Live by the originalist sword, and you may perish by the originalist sword.
According to Saul Cornell, Ph.D., that’s the lesson of a decision last month by the Ninth Circuit of the U.S. Court of Appeals that ruled in favor of states limiting who can carry a gun in public.
Cornell, the Paul and Diane Guenther Chair in American History, was cited multiple times by both the majority and dissenting opinions in the decision Young V. State of Hawaii. The justices in the case based their decision partly on his research on the models of gun regulation that were developed in the United States outside of the Slave South.
Rather than relying on the words of slave-owning judges in the antebellum South to guide their understanding of history, Cornell’s approach urges judges to take into account the history of all parts of the country when using the past as precedent.
The case began when George Young sued the state of Hawaii in 2012 for denying his application to carry a concealed or openly visible handgun. Hawaii law stipulates that the police chief may only grant such licenses to those who need a gun for their job or who show “reason to fear injury” to their “person or property.”
Young claimed this violated the 2008 Supreme Court decision Heller vs. District of Columbia, which was the first Supreme Court case to decide that the Second Amendment protects an individual right to keep and bear arms for self-defense, and that was not just a right intended for state militias.
There is a catch though. When he wrote the Heller majority opinion, the late Antonin Scalia, a proponent of the legal theory originalism, cited the 1846 case Nunn vs. Georgia, which interpreted the right to bear arms in expansive terms.
Proponents of originalism assert that the Constitution must be interpreted based on the original understanding “at the time it was adopted.”
But since the Nunn case was a product of the Slave South, and not the era when the Second Amendment was written, courts have since 2008 been considering whether it represented the attitudes of a majority of the country or just one region. Once Scalia linked the constitutionality of today’s laws to establishing a historical genealogy, it set off a legal scavenger hunt of sorts for scholars like Cornell, who first tackled the issue of the history of regional differences in A Well Regulated Right: The Early American Origins of Gun Control (Fordham Law Review, 2004).
Regional Gun Cultures
“Since Heller, we now ask not just ‘What is the history of the right to bear arms?’ but ‘What is the history of regulation?’ And when you start doing the history, what you discover is, America was a very complicated place even back in its early history,” he said.
“One of the most interesting and important qualities of America then that still exists today is the existence of regional gun cultures.”

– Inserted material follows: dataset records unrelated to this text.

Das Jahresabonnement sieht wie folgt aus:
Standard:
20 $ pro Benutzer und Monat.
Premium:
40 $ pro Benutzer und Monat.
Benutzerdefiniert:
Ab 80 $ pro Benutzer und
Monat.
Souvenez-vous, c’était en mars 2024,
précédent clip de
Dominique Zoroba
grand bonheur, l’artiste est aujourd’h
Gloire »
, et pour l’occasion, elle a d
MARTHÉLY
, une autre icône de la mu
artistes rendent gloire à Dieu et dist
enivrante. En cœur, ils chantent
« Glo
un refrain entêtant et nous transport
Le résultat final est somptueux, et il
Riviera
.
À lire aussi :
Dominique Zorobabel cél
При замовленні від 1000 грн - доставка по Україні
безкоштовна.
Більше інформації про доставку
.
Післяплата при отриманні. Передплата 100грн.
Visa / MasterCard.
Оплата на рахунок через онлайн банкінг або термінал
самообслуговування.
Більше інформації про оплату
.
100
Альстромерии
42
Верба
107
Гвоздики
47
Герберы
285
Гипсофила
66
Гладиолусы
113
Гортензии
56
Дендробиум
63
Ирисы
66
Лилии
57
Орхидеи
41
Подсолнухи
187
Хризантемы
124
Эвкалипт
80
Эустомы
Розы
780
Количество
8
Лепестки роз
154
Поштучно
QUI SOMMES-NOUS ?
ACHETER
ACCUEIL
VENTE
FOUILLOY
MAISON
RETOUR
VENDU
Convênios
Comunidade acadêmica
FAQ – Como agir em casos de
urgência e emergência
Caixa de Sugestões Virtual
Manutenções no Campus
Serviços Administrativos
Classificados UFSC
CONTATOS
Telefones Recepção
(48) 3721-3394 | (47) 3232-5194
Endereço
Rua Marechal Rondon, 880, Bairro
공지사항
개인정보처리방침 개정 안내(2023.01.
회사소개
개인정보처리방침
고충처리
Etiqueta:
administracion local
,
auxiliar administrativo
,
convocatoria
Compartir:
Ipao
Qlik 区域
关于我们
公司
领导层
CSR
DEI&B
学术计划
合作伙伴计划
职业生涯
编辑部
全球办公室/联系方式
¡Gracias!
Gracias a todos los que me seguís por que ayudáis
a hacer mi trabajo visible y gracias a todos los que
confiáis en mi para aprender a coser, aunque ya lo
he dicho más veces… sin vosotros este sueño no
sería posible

Working with colleagues at places such as the Duke University Center for Firearms Law, Cornell has been excavating that history, most recently in History, Text, Tradition, and the Future of Second Amendment Jurisprudence: Limits on Armed Travel under Anglo-American Law, 1688–1868, 83 (Law and Contemporary Problems, 2020). It was one of the sources cited in the Young case, which runs to 215 pages and traces the arc of gun regulation over five centuries from English common law, which is the basis of much of American law, and has profoundly shaped today’s law.
“Heller stuck very close to a narrow range of sources, mostly case law. What Young did is, it took Heller’s injunction to look at the history of regulations as guideposts for judging,” Cornell said.

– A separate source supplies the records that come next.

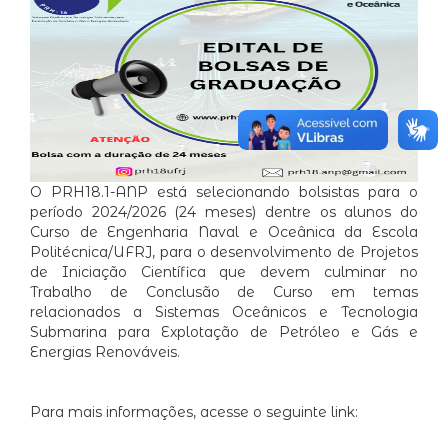
O PRH18.1-ANP está selecionando bolsistas para o
período 2024/2026 (24 meses) dentre os alunos do
Curso de Engenharia Naval e Oceânica da Escola
Politécnica/UFRJ, para o desenvolvimento de Projetos
de Iniciação Científica que devem culminar no
Trabalho de Conclusão de Curso em temas
relacionados a Sistemas Oceânicos e Tecnologia
Submarina para Explotação de Petróleo e Gás e
Energias Renováveis.
Para mais informações, acesse o seguinte link:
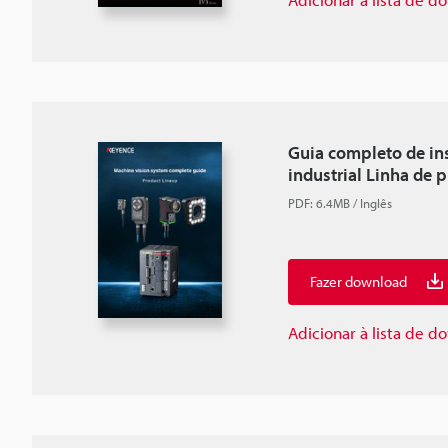
Guia completo de in
industrial Linha de 
PDF
:
6.4MB
/
Inglês
Fazer download
Adicionar à lista de 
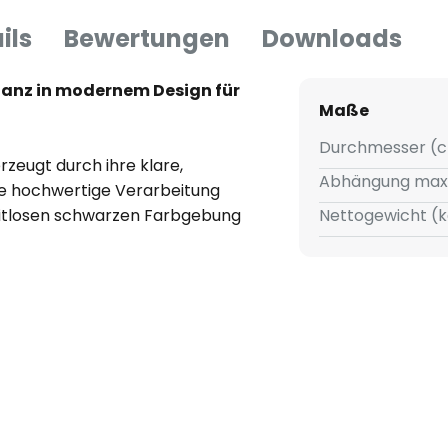
ils
Bewertungen
Downloads
ganz in modernem Design für
Maße
Durchmesser (c
zeugt durch ihre klare,
Abhängung max
 hochwertige Verarbeitung
zeitlosen schwarzen Farbgebung
Nettogewicht (k
edliche Einrichtungsstile ein und
, Esszimmer oder Küche. Das
cht die Vielseitigkeit und macht
Umgebung.
ät und Ästhetik macht die
 idealen Wahl für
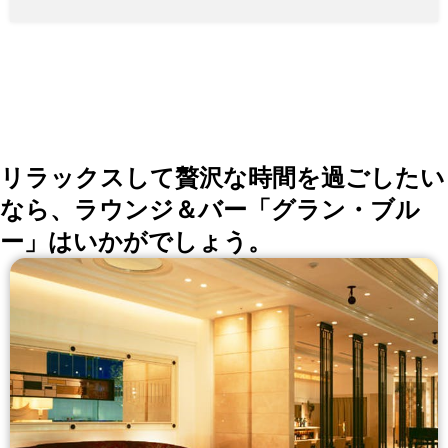
11.000円（税抜） ・「オマールコース」12,500円（税
抜） ・「アニバーサリーコース」14.300円（税込） ・
「神戸ビーフコース」15.000（税抜） ◇限定神戸ビー
フコース ・「フォアグラと神戸ビーフコース」16.000
円（税込） ・「豪華海鮮コース」18,700円（税込） ・
「神戸ビーフシャトーブリアンコース」28.000円（税
込）
リラックスして贅沢な時間を過ごしたい
なら、ラウンジ＆バー「グラン・ブル
ー」はいかがでしょう。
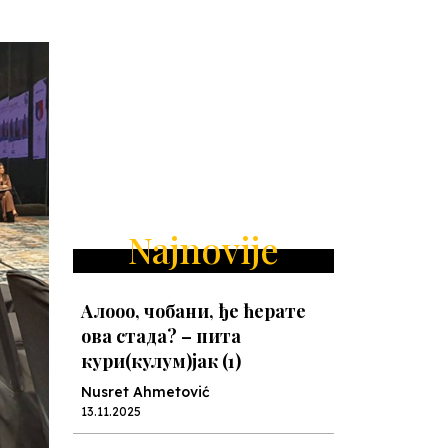
Najnovije
Алооо, чобани, ђе ћерате
ова стада? – пита
кури(кулум)јак (1)
Nusret Ahmetović
13.11.2025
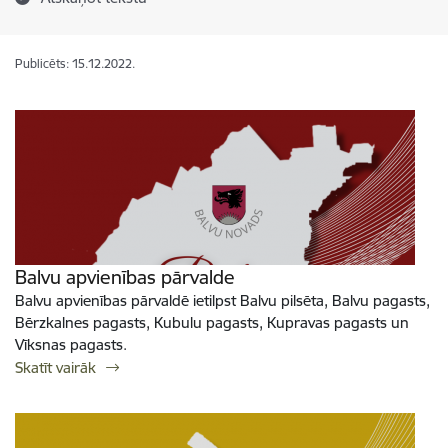
Publicēts: 15.12.2022.
Balvu apvienības pārvalde
Balvu apvienības pārvaldē ietilpst Balvu pilsēta, Balvu pagasts,
Bērzkalnes pagasts, Kubulu pagasts, Kupravas pagasts un
Vīksnas pagasts.
Skatīt vairāk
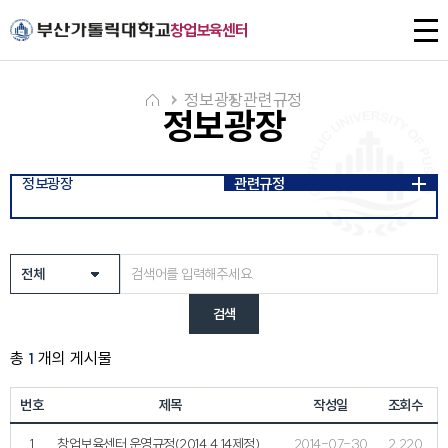
주메뉴로 가기
본문으로 가기
하단으로 가기
전
창업보육센터
체
메
뉴
정보광장
관련규정
정보광장
정보광장
관련규정
검색
총
1
개의 게시물
번호
제목
작성일
조회수
1
창업보육센터 운영규정(2014.4.14제정)
2014-07-30
2,220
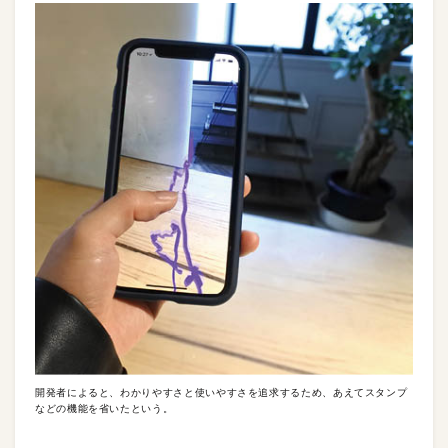
開発者によると、わかりやすさと使いやすさを追求するため、あえてスタンプ
などの機能を省いたという。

“It turns out the history is much more friendly to regulation than Scalia or gun rights activists would have imagined.”
In addition to finding clear examples of regulations in England before the American Revolution, Cornell found statutes in Massachusetts that prohibited “armed travel in populous areas.”
The irony, Cornell said, is that Scalia just assumed that the gun regulation laws in the slave-holding South would evolve in the same way as New England or the Midwest, where Cornell found examples of gun regulations from the 19th century. Originalists, including Justice Scalia, were so confident that the precedent set by the South would be commonplace, and history would bear out their view, they never bothered to consider other examples from different regions.

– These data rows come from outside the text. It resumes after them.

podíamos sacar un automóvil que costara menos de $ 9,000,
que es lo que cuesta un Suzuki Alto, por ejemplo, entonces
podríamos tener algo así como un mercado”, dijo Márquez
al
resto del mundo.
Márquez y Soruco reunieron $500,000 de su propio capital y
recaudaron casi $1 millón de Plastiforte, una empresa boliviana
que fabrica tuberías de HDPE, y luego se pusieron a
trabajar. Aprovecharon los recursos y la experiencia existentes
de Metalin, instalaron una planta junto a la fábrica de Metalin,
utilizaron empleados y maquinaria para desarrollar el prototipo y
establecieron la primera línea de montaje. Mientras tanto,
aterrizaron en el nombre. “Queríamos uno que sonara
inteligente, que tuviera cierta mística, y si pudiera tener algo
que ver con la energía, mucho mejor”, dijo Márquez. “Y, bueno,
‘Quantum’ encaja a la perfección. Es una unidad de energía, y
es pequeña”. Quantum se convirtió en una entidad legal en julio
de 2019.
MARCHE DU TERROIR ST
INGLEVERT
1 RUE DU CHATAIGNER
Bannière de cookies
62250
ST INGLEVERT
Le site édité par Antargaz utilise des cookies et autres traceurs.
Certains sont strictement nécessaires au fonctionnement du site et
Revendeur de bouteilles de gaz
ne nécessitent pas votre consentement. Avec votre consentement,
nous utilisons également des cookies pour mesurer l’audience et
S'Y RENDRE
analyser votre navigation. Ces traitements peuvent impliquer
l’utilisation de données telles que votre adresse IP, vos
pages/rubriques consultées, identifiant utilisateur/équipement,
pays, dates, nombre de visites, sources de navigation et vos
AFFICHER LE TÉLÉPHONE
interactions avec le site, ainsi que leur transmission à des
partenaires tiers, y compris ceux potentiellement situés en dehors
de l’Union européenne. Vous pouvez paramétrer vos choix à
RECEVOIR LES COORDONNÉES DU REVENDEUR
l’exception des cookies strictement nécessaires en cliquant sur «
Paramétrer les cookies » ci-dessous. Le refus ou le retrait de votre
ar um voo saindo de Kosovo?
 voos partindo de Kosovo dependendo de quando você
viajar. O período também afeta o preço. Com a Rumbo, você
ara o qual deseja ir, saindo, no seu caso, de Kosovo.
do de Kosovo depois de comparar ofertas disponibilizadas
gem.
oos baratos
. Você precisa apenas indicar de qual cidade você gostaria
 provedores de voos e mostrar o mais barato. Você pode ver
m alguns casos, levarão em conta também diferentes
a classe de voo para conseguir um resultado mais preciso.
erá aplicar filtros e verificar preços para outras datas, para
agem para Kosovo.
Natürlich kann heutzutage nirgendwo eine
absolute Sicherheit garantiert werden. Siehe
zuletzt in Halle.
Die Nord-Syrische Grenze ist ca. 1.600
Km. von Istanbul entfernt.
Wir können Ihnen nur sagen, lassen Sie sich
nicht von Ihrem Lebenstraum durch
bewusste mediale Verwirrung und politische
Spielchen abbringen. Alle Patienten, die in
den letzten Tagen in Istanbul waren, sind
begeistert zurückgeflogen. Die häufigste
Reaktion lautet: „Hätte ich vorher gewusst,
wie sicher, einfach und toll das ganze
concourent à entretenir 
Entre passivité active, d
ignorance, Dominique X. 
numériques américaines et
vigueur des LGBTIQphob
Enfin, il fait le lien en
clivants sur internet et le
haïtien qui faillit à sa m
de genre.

“I think what we’ve seen time and again since Heller—and it’s really quite striking—is that almost all the serious historical scholarship has found that Heller’s history is just demonstrably false in important ways.” he said.
“The authors of Heller went big on the history, but never anticipated or thought, ‘What happens if the history doesn’t support us?’ They were completely naïve because their view of history was just so simplistic. They really don’t think history changes, and that’s the essence of their originalism.”
Historical Precedent for Providing a Reason for Gun Ownership
Ultimately, Cornell said decisions such as Young show that if activists’ goal is to let any American buy a gun and carry it without a good reason, history will not be as helpful as they assume. The attitudes that Southerners had about guns were not representative of the whole country in the 19th century, and that remains true today.
“One of the funny things about modern gun debate is, gun rights activists say that asking someone to provide a reason to own a gun is unreasonable. But it turns out have having a reason has always been reasonable in most places in America.”